“ Students are permitted to use AI assistants for all homework and programming assignments (especially as a reference for understanding any topics that seem confusing), but we strongly encourage you to complete your final submitted version of your assignment without AI. You cannot use any such assistants, or any external materials, during in-class evaluations (both the homework quizzes and the midterms and final).
The rationale behind this policy is a simple one: AI can be extremely helpful as a learning tool (and to be clear, as an actual implementation tool), but over-reliance on these systems can currently be a detriment to learning in many cases. You absolutely need to learn how to code and do other tasks using AI tools, but turning in AI-generated solutions for the relatively short assignments we give you can (at least in our current experience) ultimately lead to substantially less understanding of the material. The choice is yours on assignments, but we believe that you will ultimately perform much better on the in-class quizzes and exams if you do work through your final submitted homework solutions yourself.”

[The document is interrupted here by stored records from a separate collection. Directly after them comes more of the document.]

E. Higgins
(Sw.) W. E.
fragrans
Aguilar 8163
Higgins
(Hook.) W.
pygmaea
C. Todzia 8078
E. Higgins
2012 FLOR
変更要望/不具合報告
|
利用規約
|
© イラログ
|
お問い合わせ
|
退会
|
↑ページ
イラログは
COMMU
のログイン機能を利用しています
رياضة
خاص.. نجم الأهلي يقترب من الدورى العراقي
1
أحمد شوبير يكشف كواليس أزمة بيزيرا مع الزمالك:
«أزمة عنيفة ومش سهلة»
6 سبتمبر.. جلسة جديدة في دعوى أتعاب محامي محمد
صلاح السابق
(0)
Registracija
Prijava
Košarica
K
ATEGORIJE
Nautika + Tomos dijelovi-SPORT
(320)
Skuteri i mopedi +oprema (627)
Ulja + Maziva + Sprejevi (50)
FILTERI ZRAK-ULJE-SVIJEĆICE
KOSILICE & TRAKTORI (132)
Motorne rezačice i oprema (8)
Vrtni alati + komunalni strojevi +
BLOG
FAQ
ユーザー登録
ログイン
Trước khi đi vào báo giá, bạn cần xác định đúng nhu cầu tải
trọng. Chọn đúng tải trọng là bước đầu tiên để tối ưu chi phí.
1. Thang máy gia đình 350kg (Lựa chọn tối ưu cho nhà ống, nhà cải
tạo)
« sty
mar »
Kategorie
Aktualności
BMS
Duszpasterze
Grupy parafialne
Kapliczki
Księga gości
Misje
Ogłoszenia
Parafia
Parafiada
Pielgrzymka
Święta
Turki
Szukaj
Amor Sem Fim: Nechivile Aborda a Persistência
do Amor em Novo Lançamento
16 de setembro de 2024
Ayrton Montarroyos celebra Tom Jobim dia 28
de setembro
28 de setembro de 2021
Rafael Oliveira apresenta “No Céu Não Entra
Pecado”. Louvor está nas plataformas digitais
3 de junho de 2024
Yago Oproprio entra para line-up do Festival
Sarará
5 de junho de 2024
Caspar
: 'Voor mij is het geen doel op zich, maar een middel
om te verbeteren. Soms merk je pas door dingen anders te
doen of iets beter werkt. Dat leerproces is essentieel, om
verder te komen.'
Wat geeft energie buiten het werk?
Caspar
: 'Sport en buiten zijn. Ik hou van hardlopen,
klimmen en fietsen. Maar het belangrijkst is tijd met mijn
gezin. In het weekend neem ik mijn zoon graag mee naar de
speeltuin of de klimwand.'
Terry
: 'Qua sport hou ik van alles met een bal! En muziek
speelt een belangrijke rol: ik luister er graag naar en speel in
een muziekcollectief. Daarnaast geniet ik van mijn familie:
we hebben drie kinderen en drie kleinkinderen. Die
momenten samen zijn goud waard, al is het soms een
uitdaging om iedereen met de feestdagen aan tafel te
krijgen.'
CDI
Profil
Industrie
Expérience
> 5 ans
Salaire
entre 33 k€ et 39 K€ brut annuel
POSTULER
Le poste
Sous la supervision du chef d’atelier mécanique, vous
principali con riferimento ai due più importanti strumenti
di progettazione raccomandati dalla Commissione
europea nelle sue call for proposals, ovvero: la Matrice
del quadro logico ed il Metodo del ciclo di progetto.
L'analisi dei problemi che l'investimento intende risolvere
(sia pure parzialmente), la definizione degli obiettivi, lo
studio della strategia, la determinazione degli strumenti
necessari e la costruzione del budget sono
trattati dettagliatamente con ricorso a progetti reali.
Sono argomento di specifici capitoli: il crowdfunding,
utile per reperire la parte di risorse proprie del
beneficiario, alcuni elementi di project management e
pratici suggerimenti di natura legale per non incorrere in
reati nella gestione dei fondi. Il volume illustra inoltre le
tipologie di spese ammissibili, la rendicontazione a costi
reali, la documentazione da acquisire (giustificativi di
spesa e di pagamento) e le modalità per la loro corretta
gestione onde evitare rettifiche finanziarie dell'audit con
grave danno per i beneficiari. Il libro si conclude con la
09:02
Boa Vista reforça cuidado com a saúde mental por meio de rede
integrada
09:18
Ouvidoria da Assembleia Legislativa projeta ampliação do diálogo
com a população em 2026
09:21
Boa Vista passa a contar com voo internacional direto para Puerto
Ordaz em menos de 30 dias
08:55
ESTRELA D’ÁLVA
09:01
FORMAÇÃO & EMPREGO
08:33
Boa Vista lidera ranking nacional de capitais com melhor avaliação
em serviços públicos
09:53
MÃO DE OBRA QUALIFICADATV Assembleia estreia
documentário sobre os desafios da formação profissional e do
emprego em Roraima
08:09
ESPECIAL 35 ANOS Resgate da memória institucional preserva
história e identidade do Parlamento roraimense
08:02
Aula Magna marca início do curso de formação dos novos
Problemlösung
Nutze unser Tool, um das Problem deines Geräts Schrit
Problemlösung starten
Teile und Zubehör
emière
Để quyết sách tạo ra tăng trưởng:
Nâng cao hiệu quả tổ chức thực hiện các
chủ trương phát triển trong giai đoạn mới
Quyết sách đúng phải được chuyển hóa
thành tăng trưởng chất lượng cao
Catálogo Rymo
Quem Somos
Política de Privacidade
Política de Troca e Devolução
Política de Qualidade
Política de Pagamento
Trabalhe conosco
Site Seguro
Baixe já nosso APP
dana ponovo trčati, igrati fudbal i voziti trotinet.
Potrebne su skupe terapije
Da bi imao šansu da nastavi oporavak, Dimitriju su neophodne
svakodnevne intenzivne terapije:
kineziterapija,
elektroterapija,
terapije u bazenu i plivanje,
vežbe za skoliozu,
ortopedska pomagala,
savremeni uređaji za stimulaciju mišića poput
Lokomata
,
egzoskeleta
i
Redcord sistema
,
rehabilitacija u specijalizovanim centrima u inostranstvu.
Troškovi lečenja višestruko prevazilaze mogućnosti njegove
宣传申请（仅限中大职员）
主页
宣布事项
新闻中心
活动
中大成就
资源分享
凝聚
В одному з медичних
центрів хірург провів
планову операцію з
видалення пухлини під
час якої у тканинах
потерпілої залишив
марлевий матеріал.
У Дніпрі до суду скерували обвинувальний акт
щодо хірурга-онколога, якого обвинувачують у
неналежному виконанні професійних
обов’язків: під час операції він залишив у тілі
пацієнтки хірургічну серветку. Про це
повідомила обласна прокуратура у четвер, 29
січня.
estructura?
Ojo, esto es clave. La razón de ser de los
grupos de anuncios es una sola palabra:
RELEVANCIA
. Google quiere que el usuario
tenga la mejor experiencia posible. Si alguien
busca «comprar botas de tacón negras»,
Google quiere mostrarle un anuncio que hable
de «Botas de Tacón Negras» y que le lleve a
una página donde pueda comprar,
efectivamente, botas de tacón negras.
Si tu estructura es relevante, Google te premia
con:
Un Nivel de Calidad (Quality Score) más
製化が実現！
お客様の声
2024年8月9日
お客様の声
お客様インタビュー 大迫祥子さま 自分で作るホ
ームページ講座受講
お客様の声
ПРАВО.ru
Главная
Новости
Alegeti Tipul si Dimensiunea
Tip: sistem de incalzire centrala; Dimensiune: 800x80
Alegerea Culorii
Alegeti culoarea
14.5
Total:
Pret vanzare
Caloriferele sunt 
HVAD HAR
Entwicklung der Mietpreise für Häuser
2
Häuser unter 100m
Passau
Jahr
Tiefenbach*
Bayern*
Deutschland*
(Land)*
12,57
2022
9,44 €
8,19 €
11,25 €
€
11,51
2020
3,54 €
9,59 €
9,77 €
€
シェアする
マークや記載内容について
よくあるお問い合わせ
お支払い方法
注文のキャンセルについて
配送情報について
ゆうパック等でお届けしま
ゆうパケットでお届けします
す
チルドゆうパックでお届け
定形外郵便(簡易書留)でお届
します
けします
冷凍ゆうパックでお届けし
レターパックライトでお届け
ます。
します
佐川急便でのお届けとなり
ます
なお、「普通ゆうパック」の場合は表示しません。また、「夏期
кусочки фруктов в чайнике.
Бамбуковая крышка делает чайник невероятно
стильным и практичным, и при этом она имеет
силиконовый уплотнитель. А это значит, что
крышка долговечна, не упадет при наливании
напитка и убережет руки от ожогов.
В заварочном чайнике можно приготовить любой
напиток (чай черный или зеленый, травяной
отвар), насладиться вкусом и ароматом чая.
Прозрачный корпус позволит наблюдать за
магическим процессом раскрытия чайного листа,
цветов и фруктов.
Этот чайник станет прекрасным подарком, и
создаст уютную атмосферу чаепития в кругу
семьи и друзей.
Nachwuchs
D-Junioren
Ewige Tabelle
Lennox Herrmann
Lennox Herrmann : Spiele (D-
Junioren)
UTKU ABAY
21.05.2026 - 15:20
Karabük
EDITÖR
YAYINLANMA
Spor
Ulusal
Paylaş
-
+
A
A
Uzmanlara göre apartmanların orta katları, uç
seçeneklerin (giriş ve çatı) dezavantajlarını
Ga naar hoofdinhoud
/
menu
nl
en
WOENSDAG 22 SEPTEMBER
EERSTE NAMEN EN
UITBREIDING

I'm somewhat biased because I was involved in a previous, related course. The important takeaways aren't really about gritty debugging of (possibly) large homework assignments, but the high-level overview you get in the process. AI assistance means you could cover more content and build larger, more realistic systems.
An issue in the first iteration of Deep Learning Systems was that every homework built on the previous one, and errors could accumulate in subtle ways that we didn't anticipate. I spent a lot of time bisecting code to find these errors in office hours. It would have been just as educational to diagnose those errors with an LLM. Then students could spend more time implementing cool stuff in CUDA instead of hunting down a subtle bug in their 2d conv backwards pass under time pressure... But I think the breadth and depth of the course was phenomenal, and if courses can go further with AI assistance then it's great.
This new class looks really cool, and Zico is a great teacher.
This is what a student, who truly wants to learn rather than simply complete a course / certification, would do... Use AI tools to explain + learn, but not outsource the learning process itself to the tools.
What’s your hypothesis of how AI can accelerate how your brain understands something?
In my case, learning enough trig and linear algebra to be useful in game engine programming / rendering has been made a lot easier / more efficient.
The same way Google or Wikipedia enables learning.
Having said that, it's probably a good course, CMU courses are often great.
I was just expecting way more sota models in many fields due to the title.
If someone has this kind of ressource I would be extremely interested!
https://openai.com/index/zico-kolter-joins-openais-board-of-...
It's sometimes easy to just listen and understand, but be unable to write the code myself - having this coding homework task has really helped me solidify this new knowledge.
10/10 would recommend
AI is much broader than LLMs alone. Computer vision, RL, classical ML, recommender systems, speech recognition, ... are still part of AI, just not very visible to the average consumer.
According to what? Spent money? Number of users? Outcomes and if so which ones?
These are important topics with important industrial applications which have the only downsides to not be suitable for implementing friendly chatbots and for raising the stocks of Silicon Valley companies.
As someone who studied in a university system where the courses you had to take were mostly set in stone (just starting to offer some electives now), I really fancy the option of being able to choose what you study as much as possible.
The AI course I took was mostly symbolic methods and some classic ML at the end. Most students were not interested at all and would've probably been more engaged studying ML directly. Too bad that wasn't an option.